While grain producers have publicly accused railroads of showing preference for one type of commodity — namely oil and frack sand — over their own, coal producers haven’t said as much out loud.

Coal revenue on a ton-mile basis is far below that of other commodities. According to data from the Association of American Railroads, coal made up about 40 percent of the tonnage hauled by large railroads in 2013, but only 20 percent of the revenue.

For perspective, crude petroleum was still just a sliver, at 2.2 percent of the weight and 3 percent of revenue. But that share is growing.

The question that railroads are struggling with today is whether the coal decline has hit its bottom.

At Norfolk Southern, coal made up 84 percent of the revenue from the company’s energy portfolio in 2010. By the first half of this year, it was down to 64 percent, with crude oil, natural gas liquids and materials needed for the development of the Marcellus and Utica shale plays picking up the slack.

CSX president and CEO Michael Ward wrote in a letter to the Surface Transportation Board earlier this month that his company was scrambling to deal with the harsh winter’s impact on coal demand.

“Following three years of transition in the domestic coal market, the extreme winter conditions forced utilities to draw down their coal inventories, revitalizing the domestic coal market in the first half of the year,” he wrote.

Domestic coal shipments grew 7 percent in the first quarter and 15 percent in the second.

“CSX expects growth to continue in the double-digit range,” Mr. Ward said.

As a result, the Florida-based railroad pulled about 5,000 rail cars out of storage and is buying new engines and locomotives, while rehabilitating old coal gondolas for service.

But coal will again have to share the stage, and the capital investment, with oil and gas where “further growth is expected as the economics of hydraulic fracturing continue to support expansion,” Mr. Ward said.

◆ ◆ ◆ ◆ ◆

**WORK INSTRUCTION 1**
In the passage on railroad coal traffic, what share of large railroads' 2013 revenue came from coal?
The records below are unrelated to the text about railroads and coal.

◆ ◆ ◆ ◆ ◆

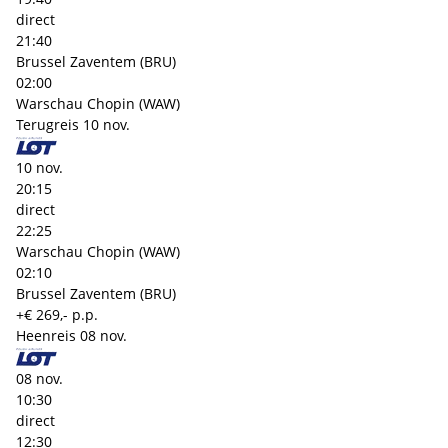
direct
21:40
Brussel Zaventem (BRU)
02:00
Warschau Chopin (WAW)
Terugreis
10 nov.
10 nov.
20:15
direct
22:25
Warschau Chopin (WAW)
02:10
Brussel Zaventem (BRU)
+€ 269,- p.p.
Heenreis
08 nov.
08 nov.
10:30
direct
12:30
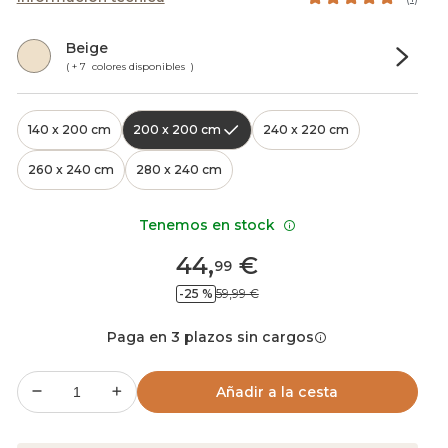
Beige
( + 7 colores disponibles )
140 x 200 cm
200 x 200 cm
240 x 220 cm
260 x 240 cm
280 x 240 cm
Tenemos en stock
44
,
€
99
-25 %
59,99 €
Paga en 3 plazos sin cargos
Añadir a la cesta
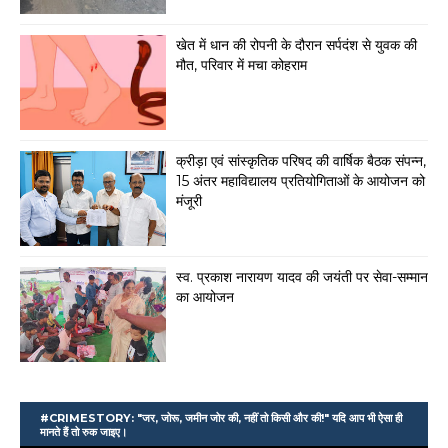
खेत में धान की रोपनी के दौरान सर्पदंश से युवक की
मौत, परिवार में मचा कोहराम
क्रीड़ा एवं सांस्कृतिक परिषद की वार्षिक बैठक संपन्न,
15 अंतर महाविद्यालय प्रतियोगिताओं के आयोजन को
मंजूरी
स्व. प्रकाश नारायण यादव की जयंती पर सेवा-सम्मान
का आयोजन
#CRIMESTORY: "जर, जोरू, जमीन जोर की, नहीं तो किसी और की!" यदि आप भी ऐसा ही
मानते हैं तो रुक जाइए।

◆ ◆ ◆ ◆ ◆

**WORK INSTRUCTION 2**
Rewrite the records from the line that contains "खेत में धान" through the end of the records, substituting "व्यक्ति" for "युवक" and leaving everything else unchanged.

**RESPONSE 1**
About 20 percent.

**RESPONSE 2**
खेत में धान की रोपनी के दौरान सर्पदंश से व्यक्ति की
मौत, परिवार में मचा कोहराम
क्रीड़ा एवं सांस्कृतिक परिषद की वार्षिक बैठक संपन्न,
15 अंतर महाविद्यालय प्रतियोगिताओं के आयोजन को
मंजूरी
स्व. प्रकाश नारायण यादव की जयंती पर सेवा-सम्मान
का आयोजन
#CRIMESTORY: "जर, जोरू, जमीन जोर की, नहीं तो किसी और की!" यदि आप भी ऐसा ही
मानते हैं तो रुक जाइए।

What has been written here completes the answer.